• _Trecho do texto_
· · ·
Por sua vez, o presidente francês, Emmanuel Macron, pediu a resolução da crise iraniana através do “díálogo e do multilateralismo”. “Este caminho do unilateralismo nos leva diretamente à retirada e aos conflitos, ao confronto generalizado de todos contra todos em detrimento de cada um, inclusive do que, em última instância, acredita ser o mais forte”, argumentou, sem mencionar nomes. “O que é que realmente resolverá a situação no Irã e já começou a permitir a sua estabilização? A lei do mais forte? A pressão de um só? Não!”, enfatizou Macron, que criticou o boicote americano ao acordo nuclear de 2015.

Crítica ao caos mundial...
· · ·
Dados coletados
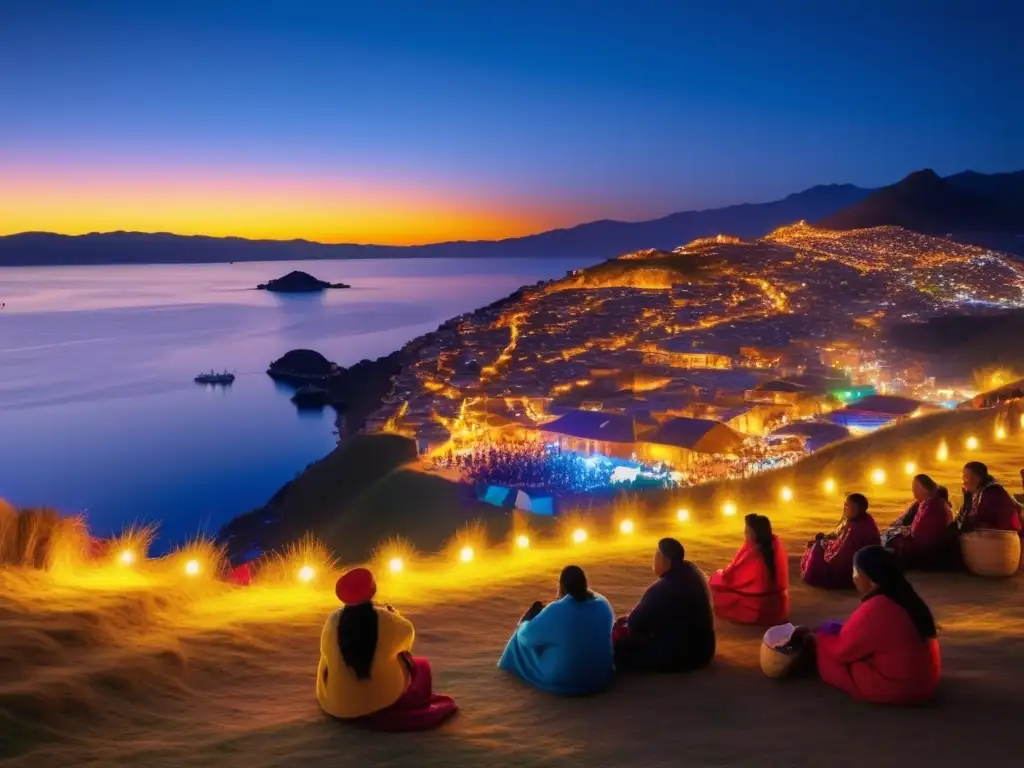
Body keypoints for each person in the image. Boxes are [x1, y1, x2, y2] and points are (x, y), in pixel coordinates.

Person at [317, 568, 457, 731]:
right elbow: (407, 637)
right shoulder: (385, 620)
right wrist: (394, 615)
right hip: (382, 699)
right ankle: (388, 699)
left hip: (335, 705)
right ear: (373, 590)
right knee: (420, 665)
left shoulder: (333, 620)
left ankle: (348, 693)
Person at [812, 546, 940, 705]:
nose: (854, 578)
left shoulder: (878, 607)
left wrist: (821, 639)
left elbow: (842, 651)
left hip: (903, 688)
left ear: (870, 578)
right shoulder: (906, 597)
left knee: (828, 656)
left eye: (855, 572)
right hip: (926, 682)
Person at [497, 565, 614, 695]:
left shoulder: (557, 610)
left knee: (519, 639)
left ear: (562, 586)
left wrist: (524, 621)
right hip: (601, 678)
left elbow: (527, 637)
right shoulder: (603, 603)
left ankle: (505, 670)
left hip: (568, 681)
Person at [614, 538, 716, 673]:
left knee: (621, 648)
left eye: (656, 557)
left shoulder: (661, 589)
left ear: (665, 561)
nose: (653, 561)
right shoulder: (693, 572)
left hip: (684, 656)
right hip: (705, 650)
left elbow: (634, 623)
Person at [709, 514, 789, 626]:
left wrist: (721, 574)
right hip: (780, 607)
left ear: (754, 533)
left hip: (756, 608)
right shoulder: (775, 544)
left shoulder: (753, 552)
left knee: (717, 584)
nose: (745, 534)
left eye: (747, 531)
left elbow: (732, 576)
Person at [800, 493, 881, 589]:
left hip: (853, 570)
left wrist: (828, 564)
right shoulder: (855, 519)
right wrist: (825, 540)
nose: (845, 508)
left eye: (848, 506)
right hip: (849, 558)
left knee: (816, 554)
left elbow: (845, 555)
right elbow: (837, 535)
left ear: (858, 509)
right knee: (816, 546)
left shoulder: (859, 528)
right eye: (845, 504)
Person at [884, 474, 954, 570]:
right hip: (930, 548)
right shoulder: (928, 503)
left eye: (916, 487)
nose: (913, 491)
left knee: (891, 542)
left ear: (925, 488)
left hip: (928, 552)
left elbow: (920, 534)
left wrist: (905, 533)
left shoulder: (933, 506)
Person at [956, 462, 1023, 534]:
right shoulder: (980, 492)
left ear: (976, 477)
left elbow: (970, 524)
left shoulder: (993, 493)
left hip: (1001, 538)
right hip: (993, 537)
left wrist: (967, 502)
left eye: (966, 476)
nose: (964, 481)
· · ·
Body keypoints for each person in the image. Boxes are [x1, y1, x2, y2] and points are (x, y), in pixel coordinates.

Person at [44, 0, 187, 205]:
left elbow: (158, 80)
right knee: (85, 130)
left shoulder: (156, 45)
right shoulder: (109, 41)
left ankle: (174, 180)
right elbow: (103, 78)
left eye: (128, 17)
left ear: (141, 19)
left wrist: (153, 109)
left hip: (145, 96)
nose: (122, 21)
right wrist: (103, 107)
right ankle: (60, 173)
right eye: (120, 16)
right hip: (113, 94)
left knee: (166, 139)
· · ·
• _Suas tarefas_
1 – Liste tudo aquilo a que, segundo Macron no trecho do texto, o caminho do unilateralismo leva diretamente.
2 – Informe, com base no trecho do texto, qual acordo sofreu o boicote americano criticado por Macron.

• _Respostas por tarefa_
1 –
- à retirada
- aos conflitos
- ao confronto generalizado de todos contra todos

2 – O acordo nuclear de 2015.